◆ WHAT IS REQUIRED: Copy out the listing below, keeping every character as is.

+++ GIVEN INFORMATION

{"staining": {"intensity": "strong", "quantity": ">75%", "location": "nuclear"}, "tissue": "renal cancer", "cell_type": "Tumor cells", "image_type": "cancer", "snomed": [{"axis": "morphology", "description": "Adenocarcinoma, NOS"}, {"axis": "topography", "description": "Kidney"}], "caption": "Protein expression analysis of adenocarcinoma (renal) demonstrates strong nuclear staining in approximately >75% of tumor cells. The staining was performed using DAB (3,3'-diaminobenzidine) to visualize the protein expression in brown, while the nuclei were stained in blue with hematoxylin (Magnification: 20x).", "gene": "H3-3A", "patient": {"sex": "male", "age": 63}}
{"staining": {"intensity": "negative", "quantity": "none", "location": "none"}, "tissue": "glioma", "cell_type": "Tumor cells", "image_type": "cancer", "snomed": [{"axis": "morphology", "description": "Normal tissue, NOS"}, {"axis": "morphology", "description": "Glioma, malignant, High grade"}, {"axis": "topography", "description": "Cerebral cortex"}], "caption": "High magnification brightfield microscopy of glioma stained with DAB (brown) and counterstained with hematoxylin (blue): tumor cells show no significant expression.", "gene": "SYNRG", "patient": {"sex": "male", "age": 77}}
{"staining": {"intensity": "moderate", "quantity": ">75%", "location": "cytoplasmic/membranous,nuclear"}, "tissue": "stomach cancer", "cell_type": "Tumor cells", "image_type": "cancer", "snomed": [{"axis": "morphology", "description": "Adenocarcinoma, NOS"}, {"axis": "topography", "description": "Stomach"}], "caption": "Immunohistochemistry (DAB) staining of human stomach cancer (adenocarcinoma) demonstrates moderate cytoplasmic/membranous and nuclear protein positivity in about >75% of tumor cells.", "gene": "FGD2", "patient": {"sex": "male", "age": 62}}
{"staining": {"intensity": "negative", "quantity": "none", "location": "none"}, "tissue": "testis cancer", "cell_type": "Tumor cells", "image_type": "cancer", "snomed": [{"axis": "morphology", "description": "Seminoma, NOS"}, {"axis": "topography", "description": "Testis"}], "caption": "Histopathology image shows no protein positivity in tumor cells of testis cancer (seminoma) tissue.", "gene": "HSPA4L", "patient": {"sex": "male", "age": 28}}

++++++

◆ SOLUTION TO THIS TASK:
{"staining": {"intensity": "strong", "quantity": ">75%", "location": "nuclear"}, "tissue": "renal cancer", "cell_type": "Tumor cells", "image_type": "cancer", "snomed": [{"axis": "morphology", "description": "Adenocarcinoma, NOS"}, {"axis": "topography", "description": "Kidney"}], "caption": "Protein expression analysis of adenocarcinoma (renal) demonstrates strong nuclear staining in approximately >75% of tumor cells. The staining was performed using DAB (3,3'-diaminobenzidine) to visualize the protein expression in brown, while the nuclei were stained in blue with hematoxylin (Magnification: 20x).", "gene": "H3-3A", "patient": {"sex": "male", "age": 63}}
{"staining": {"intensity": "negative", "quantity": "none", "location": "none"}, "tissue": "glioma", "cell_type": "Tumor cells", "image_type": "cancer", "snomed": [{"axis": "morphology", "description": "Normal tissue, NOS"}, {"axis": "morphology", "description": "Glioma, malignant, High grade"}, {"axis": "topography", "description": "Cerebral cortex"}], "caption": "High magnification brightfield microscopy of glioma stained with DAB (brown) and counterstained with hematoxylin (blue): tumor cells show no significant expression.", "gene": "SYNRG", "patient": {"sex": "male", "age": 77}}
{"staining": {"intensity": "moderate", "quantity": ">75%", "location": "cytoplasmic/membranous,nuclear"}, "tissue": "stomach cancer", "cell_type": "Tumor cells", "image_type": "cancer", "snomed": [{"axis": "morphology", "description": "Adenocarcinoma, NOS"}, {"axis": "topography", "description": "Stomach"}], "caption": "Immunohistochemistry (DAB) staining of human stomach cancer (adenocarcinoma) demonstrates moderate cytoplasmic/membranous and nuclear protein positivity in about >75% of tumor cells.", "gene": "FGD2", "patient": {"sex": "male", "age": 62}}
{"staining": {"intensity": "negative", "quantity": "none", "location": "none"}, "tissue": "testis cancer", "cell_type": "Tumor cells", "image_type": "cancer", "snomed": [{"axis": "morphology", "description": "Seminoma, NOS"}, {"axis": "topography", "description": "Testis"}], "caption": "Histopathology image shows no protein positivity in tumor cells of testis cancer (seminoma) tissue.", "gene": "HSPA4L", "patient": {"sex": "male", "age": 28}}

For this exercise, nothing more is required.